Akyıldız, Yenişehir’de Bir Öğle Vakti’nde belki de ilk defa kadınların konuşturulduğunu gördüğümüzü söylüyor: “Daha önce başkalarının konuşturmayı başaramadığı biçimde bir konuşturma bu. Bu bakımdan önemli bir roman. Bambaşka bir dünyaya giriyorsunuz. Yazar bunu başarmış.”

Bilge Karasu - Gece

Romanın akla genellikle 12 Eylül sonrası Türkiye’yi getirdiğini belirten Akyıldız, “İnsanların neler yaşamış olduğunu gösteriyor bu roman. Okuyanı bu dünyanın içine sokuyor. Kapalı bir metin olmayı başardığı için anlam yüklemeye uygun bir roman” ifadelerini kullanıyor. Akyıldız, “Bilge Karasu’nun anlatımı kişiye daha fazla bağlantı ve ilinti kurma fırsatı tanıyor. Buna çok elverişli bir metin” diyor.

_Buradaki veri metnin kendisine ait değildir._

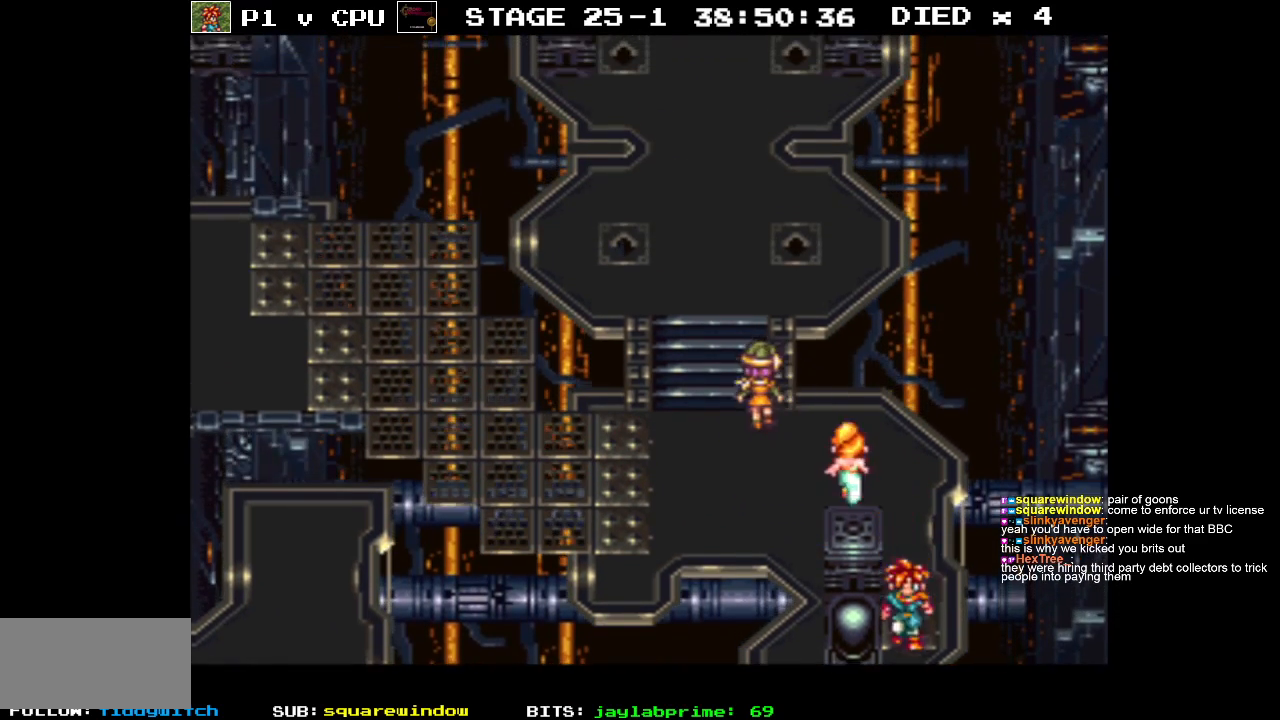
{"buttons": ["DPAD_UP"], "events": [[150, "DPAD_LEFT", "up"]]}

Ahmet Hamdi Tanpınar - Saatleri Ayarlama Enstitüsü

Akyıldız, böyle bir listeye Ahmet Hamdi Tanpınar’ın mutlaka girmesi gerektiğini düşünüyor. Türkiye’nin bitmeyen gerilimlerinin sürekli romanlarda karşımıza çıktığını ve aslında klişe bir anlatımla çıktığını belirtiyor. “Saatleri Ayarlama Enstitüsü’nde bu gerilimler basit bir ‘ikili karşıtlık’ olarak işlenmiyor, düşünülmüyor. İkili düşünüşün ötesinde bir yazı var” diyen Akyıldız, romanın bedenlerle de alakalı olduğunu ekliyor. Akyıldız, Tanpınar’ın Sigmund Freud’dan etkilendiğini düşünüyor: “Bir toplum nasıl akıl sağlığı tehlikeye girmiş bir toplum haline gelir? Modernlikle karşılaşıldığında ne olur? gibi sorular üzerinde düşünmeye çalışıyor roman.”

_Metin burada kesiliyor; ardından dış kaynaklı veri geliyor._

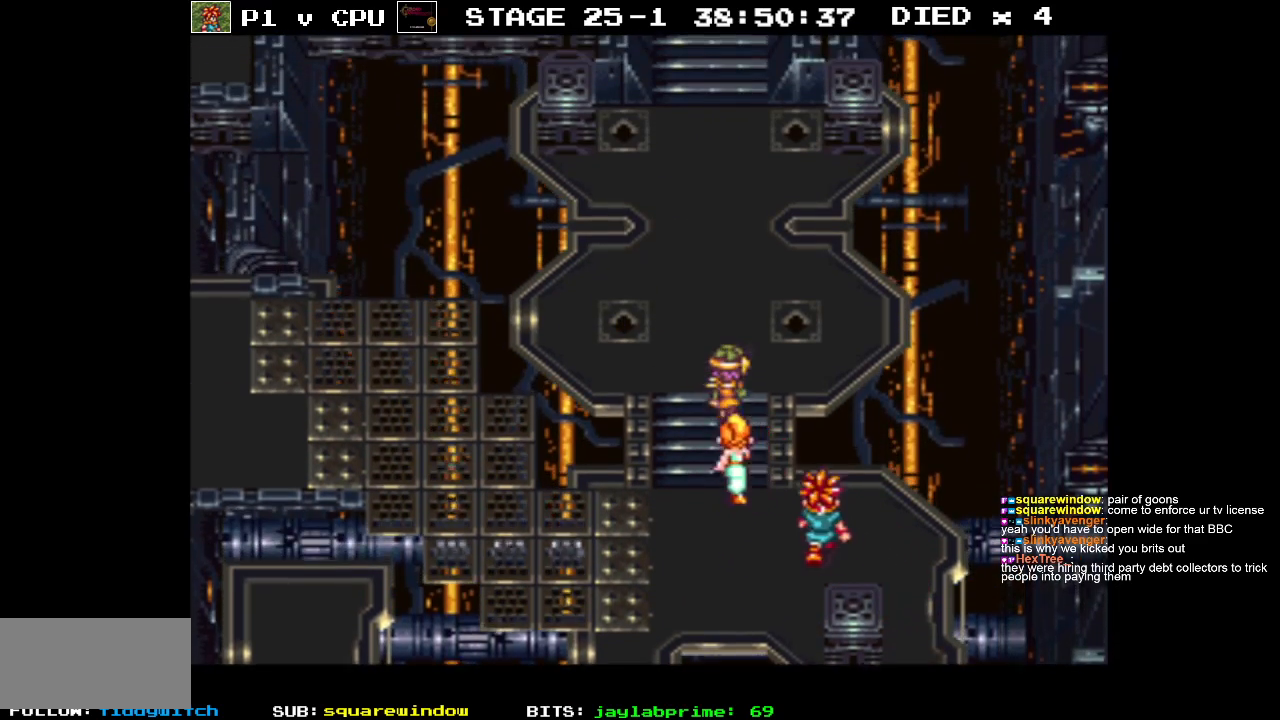
{"buttons": ["DPAD_UP"], "events": []}
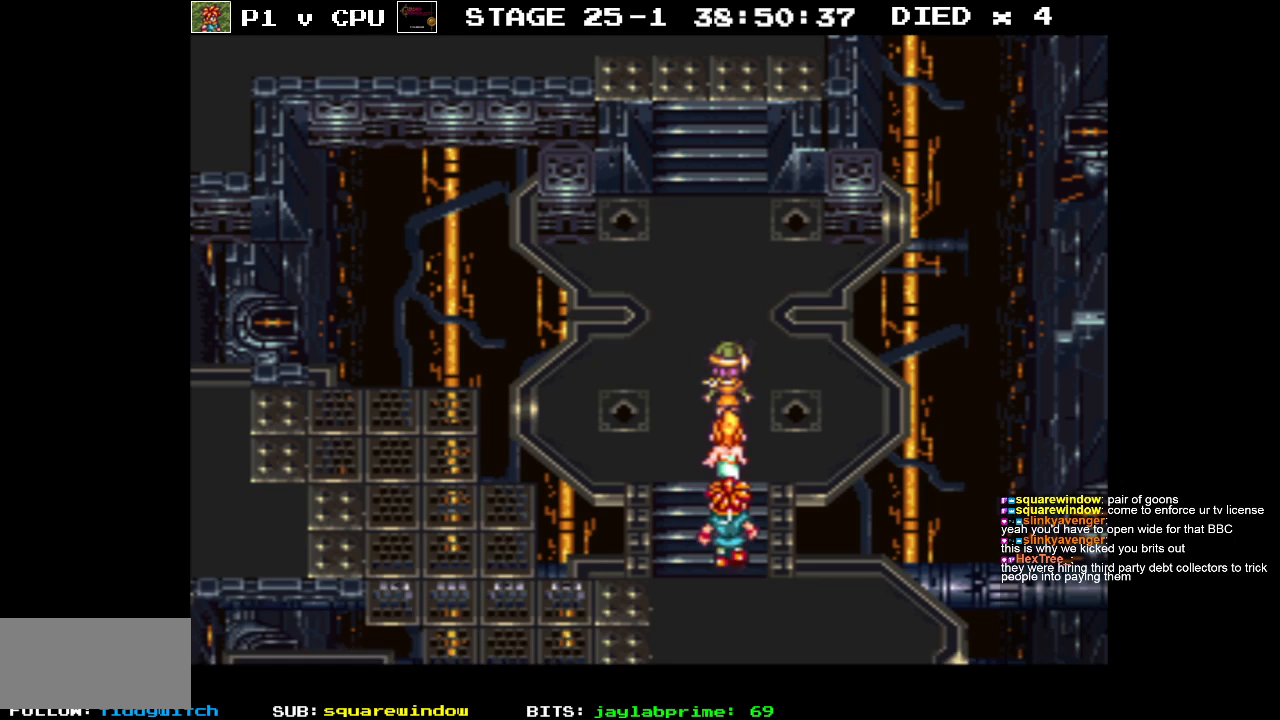
{"buttons": ["DPAD_UP"], "events": []}
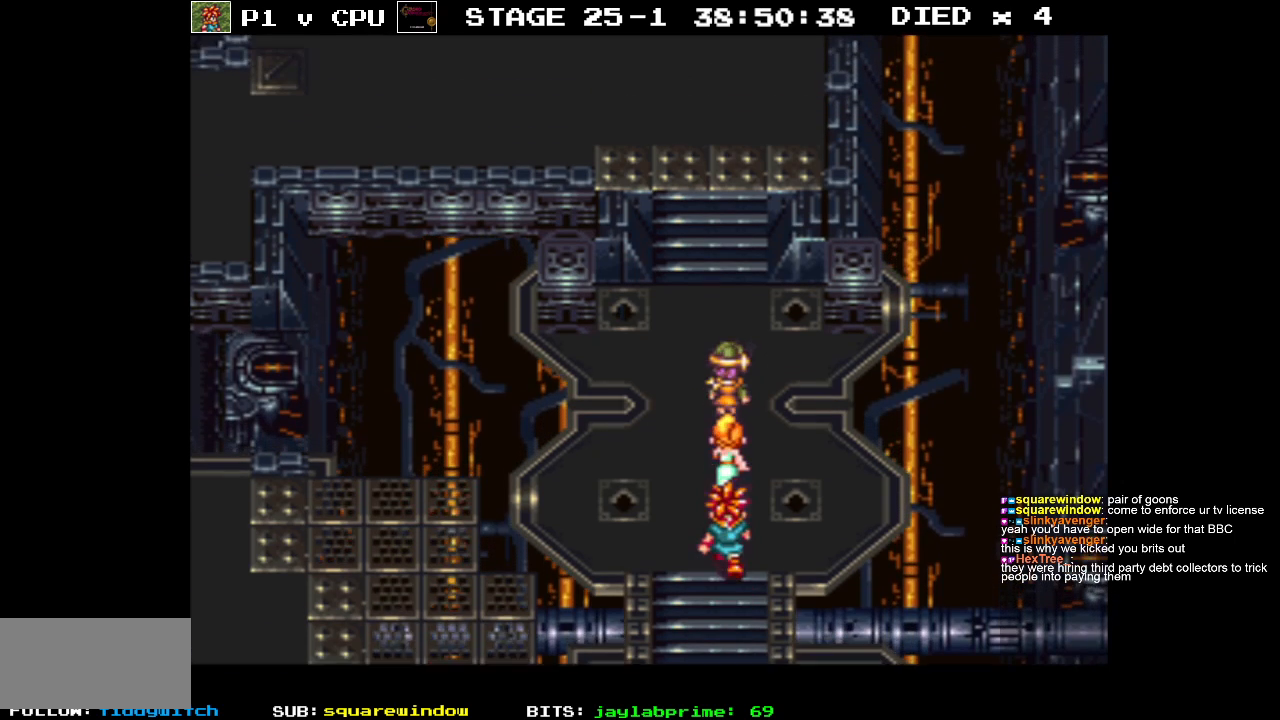
{"buttons": ["DPAD_UP"], "events": []}
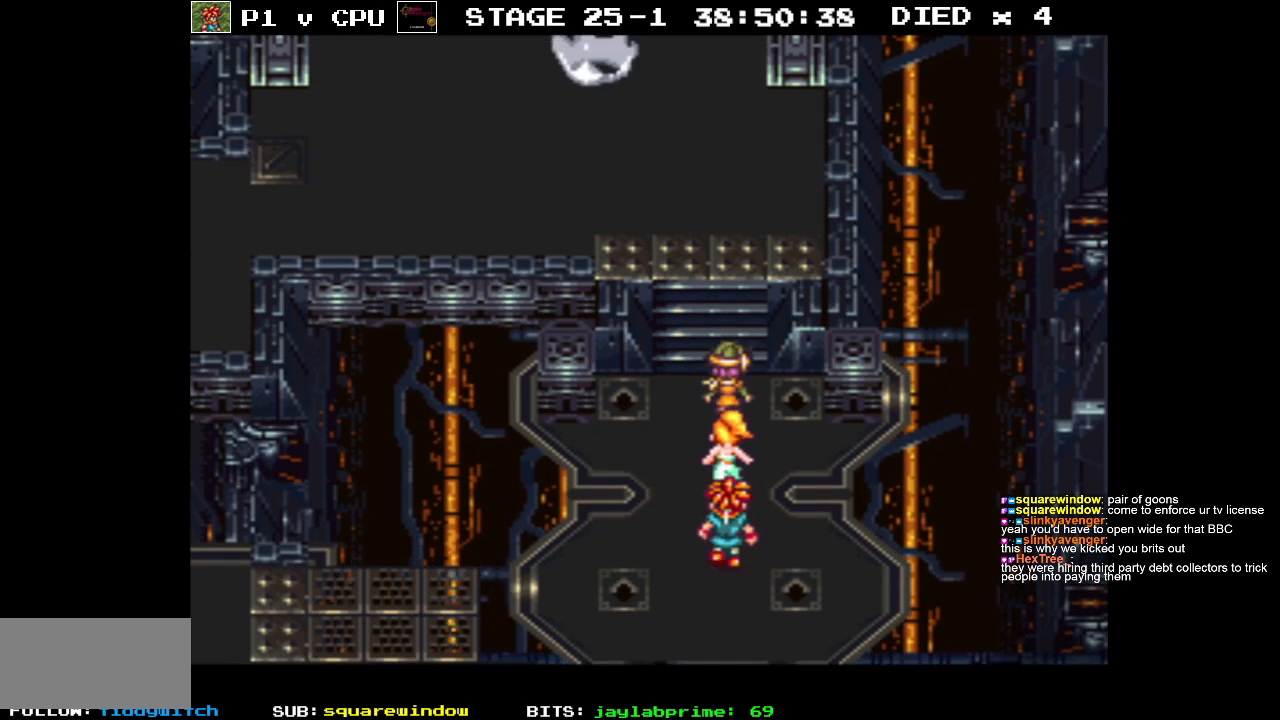
{"buttons": ["DPAD_UP"], "events": []}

Sosyoloji Öğrencisi Buket Onaran

Sabahattin Ali - Kürk Mantolu Madonna

“Kürk Mantolu Madonna”da yazarın objektif bir yaklaşımı olduğunu belirten Onaran: “Bu objektif yaklaşımlar sebebiyle romanı başarılı buluyorum. Dönemin toplumsal özelliklerini birebir yansıtıyor, bu da romanı başarılı kılıyor” diyor.

Nazan Bekiroğlu - Nar Ağacı

Onaran, romanın Balkan Savaşı döneminde başlayıp 1. Dünya Savaşı’na kadar devam eden bir öyküyü anlattığını hatırlatıyor. Hem tarihsel olması, hem de aşkı tüm ayrıntılarıyla işlemesi sebebiyle başarılı bulduğunu belirtiyor ve “Roman farklı inançlara da yer veriyor” diyor.

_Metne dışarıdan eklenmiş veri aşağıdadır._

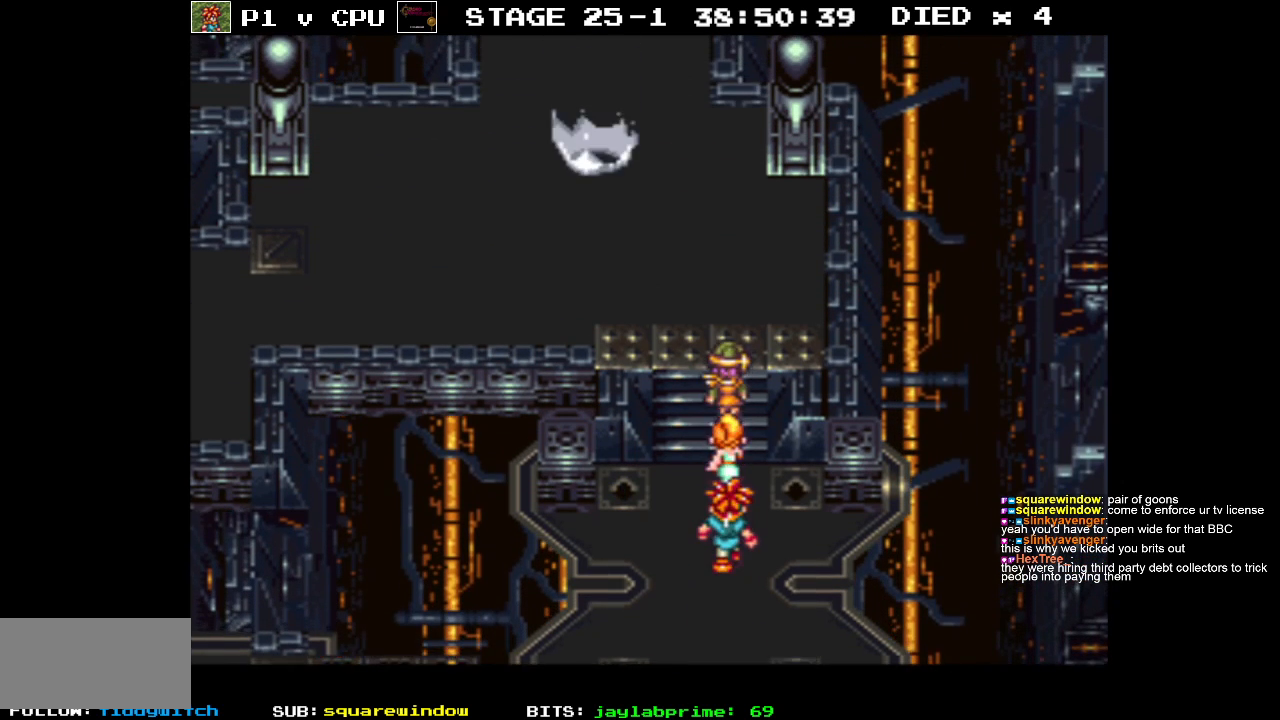
{"buttons": [], "events": [[333, "DPAD_UP", "up"]]}
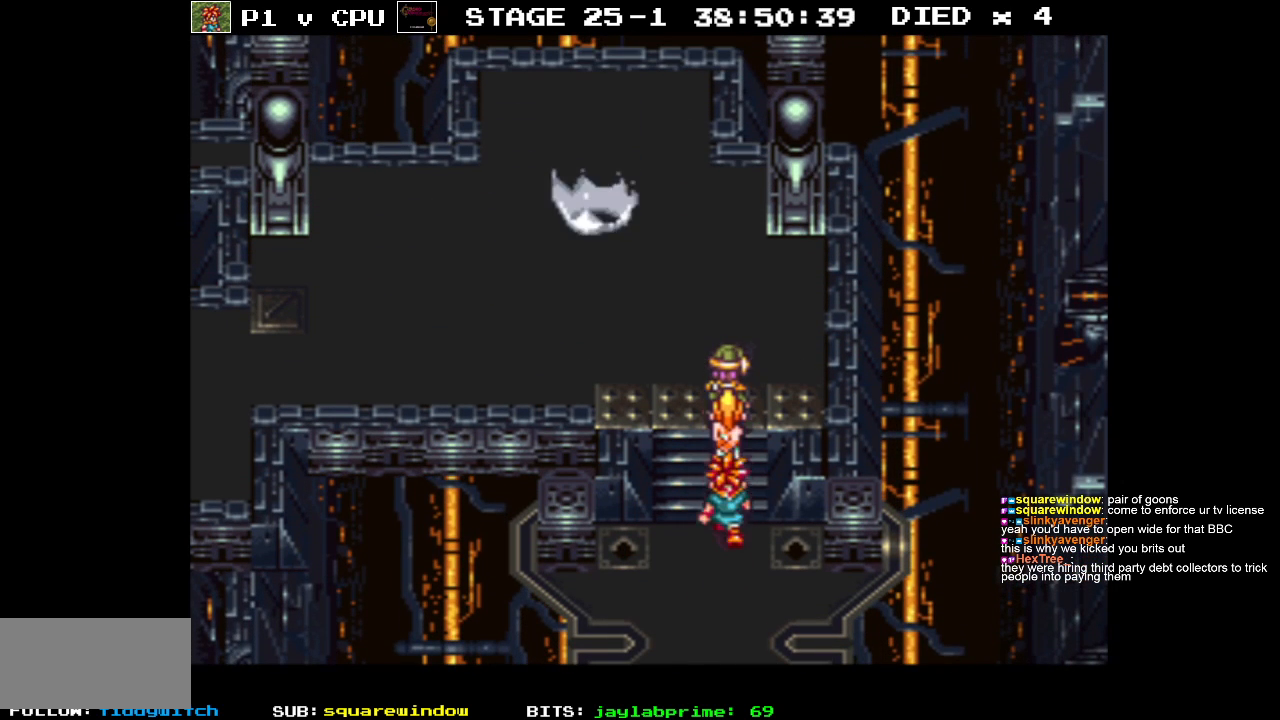
{"buttons": ["B", "DPAD_LEFT"], "events": [[333, "DPAD_LEFT", "down"], [367, "B", "down"]]}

Recaizade M. Ekrem - Araba Sevdası

Onaran, Recaizade Mahmud Ekrem’in Araba Sevdası kitabını II. Abdülhamid dönemindeki toplumsal ve sosyal özellikleri anlatıp eleştirel bir bakış açısıyla yansıttığı için başarılı bulduğunu söylüyor.

Mehmet Rauf - Eylül

Türk edebiyatının ilk psikolojik romanı olan Eylül için Onaran, “Kadın ve erkeğin toplumsal rollerini anlatan bir kitap” diyor. İlk psikolojik roman olması sebebiyle önemli bulduğunu belirtiyor.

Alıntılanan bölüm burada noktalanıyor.